▶ [Text extract]
• • • • •

# Overbearing Indian Parents - Please Help



## AxlRose408 (Apr 11, 2013)

Greetings all,

I'm at the age where I need to just disconnect from my very traditional Indian parents who are intrusive, overbearing, bothersome, and just plain annoying. My mom is obsessed with the house in which we live in. She wants every inch of my room to be to her liking in terms of cleanliness. She goes into my hamper to wash my clothes and ends up shrinking them in the dryer machine. I had to throw away several t shirts that this woman shrunk without my permission. She always demands that I "open the windows to let fresh air in." She thinks bugs will start growing if I don't keep my windows open. She conducts massive cleanings of my own personal bathroom while I'm away at work. I just want her to stay out of my room and get a life. I keep my room clean by myself and don't need this crap anymore.

• • • • •

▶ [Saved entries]
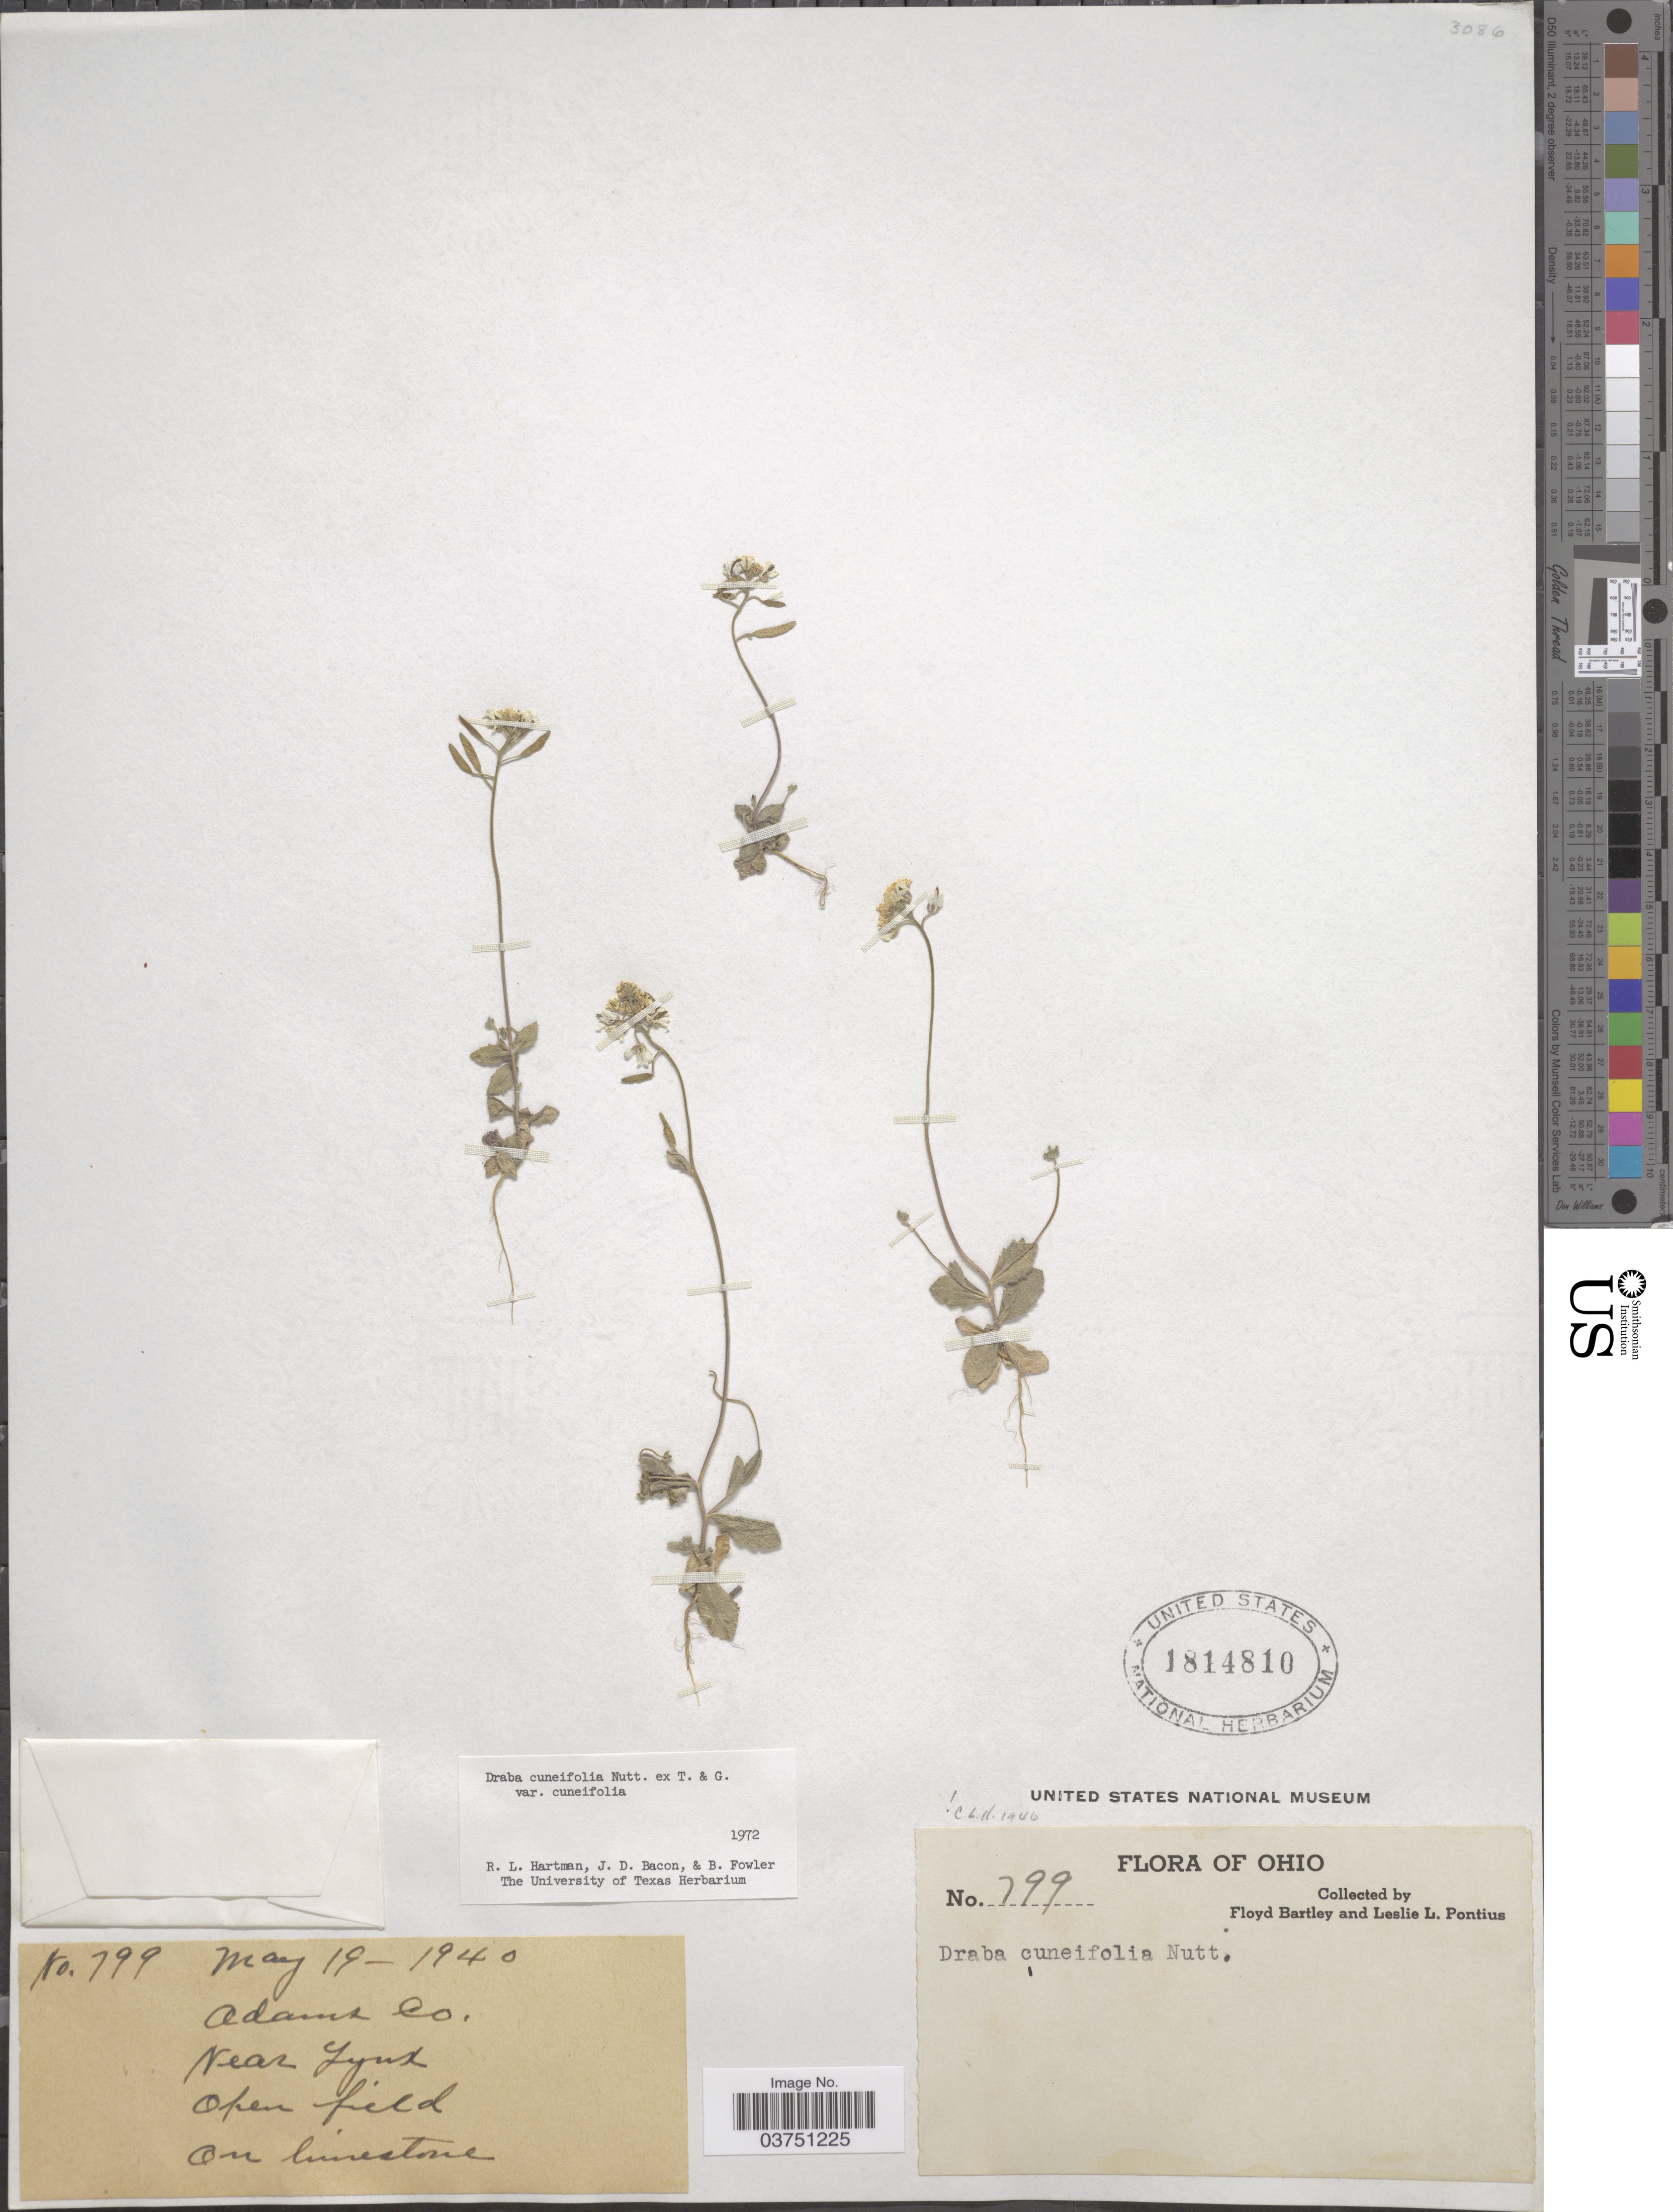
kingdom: Plantae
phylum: Tracheophyta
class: Magnoliopsida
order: Brassicales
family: Brassicaceae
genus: Draba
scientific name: Draba cuneifolia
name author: Nutt.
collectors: F. Bartley & L. Pontius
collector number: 799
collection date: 1940-05-19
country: United States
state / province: Ohio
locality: Adams Co.; Near Lynx,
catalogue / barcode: US 1814810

• • • • •

▶ [Work to complete]
1 - Decide whether each statement agrees with the forum post, answering yes or no and quoting the words that settle it: (a) The poster had to throw away several t-shirts. (b) The mother wants the windows kept shut. (c) The poster depends on the mother to keep the room clean.
2 - Answer from the forum post:
(a) Where does the mother take the poster's clothes from to wash them?
(b) What does she believe will happen if the windows are not kept open?
(c) When does she clean the poster's personal bathroom?

▶ [Solutions in order]
1 -
(a) Yes: "I had to throw away several t shirts that this woman shrunk without my permission."
(b) No: "She always demands that I "open the windows to let fresh air in.""
(c) No: "I keep my room clean by myself"

2 -
(a) From the poster's hamper.
(b) Bugs will start growing.
(c) While the poster is away at work.